Winter Sounds

Earlier this winter, floundering in the seemingly perpetual lack of snow around Bangor, Daniel and I went ice skating on Pushaw Lake in Orono. It was past dark and, mostly due to the dearth of white stuff, the ice was fantastic. Wavy in some places, but mostly smooth. The night was marvelous - crisp, cold, and clear with stars from horizon to horizon.

We skated and skated. We slid on our bellies and flipped over to our backs like turtles stuck on their shells. We admired the stars. It was a night where I couldn't stop with the superlatives. Everything was too beautiful and too perfect for words. So instead I tried to shut up and just take it in.

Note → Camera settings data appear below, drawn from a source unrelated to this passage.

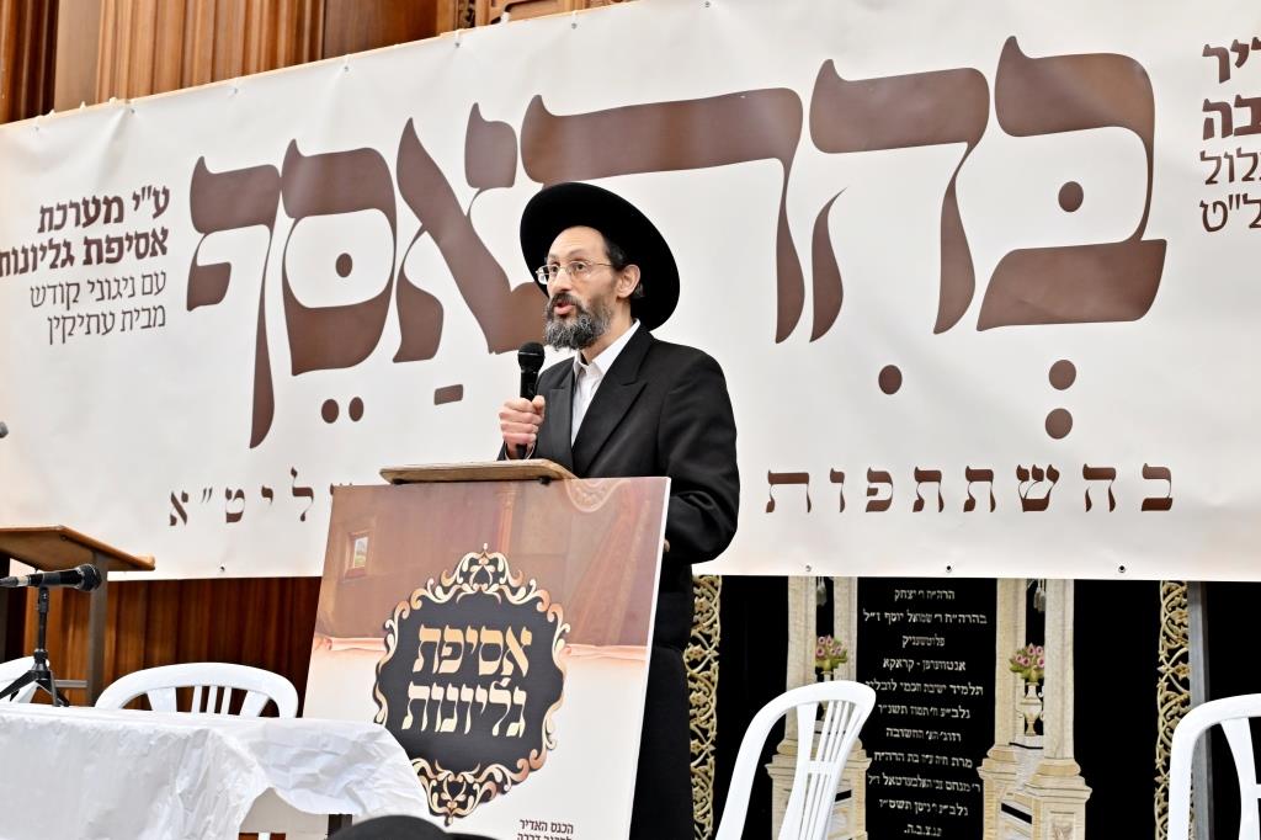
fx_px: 2311
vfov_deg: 20.6
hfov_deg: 30.5
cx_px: 630
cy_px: 420
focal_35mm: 66
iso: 800
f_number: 4
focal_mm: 44
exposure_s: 1/160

At one point we skated to a little island, one that we had actually canoed to last summer. We quietly sat on the rocks along the shore, listening to the dark and the cracking ice. It doesn't seem to matter how old I get and how much I know the ice is safe, those cracks still kind of freak me out. I jumped at some of the bigger ones. Daniel pointed out that the sound of creaking, cracking ice is comforting, sort of the winter equivalent of peepers. I'm not sure about that. I think the ice is more like calling loons. Eerie but beautiful. Coyote pups playing and trees bending in the wind are in that category, too.

Whether eerie or comforting, there's nothing like the sound of cracking ice to remind you of where you are and how lucky you are to be there.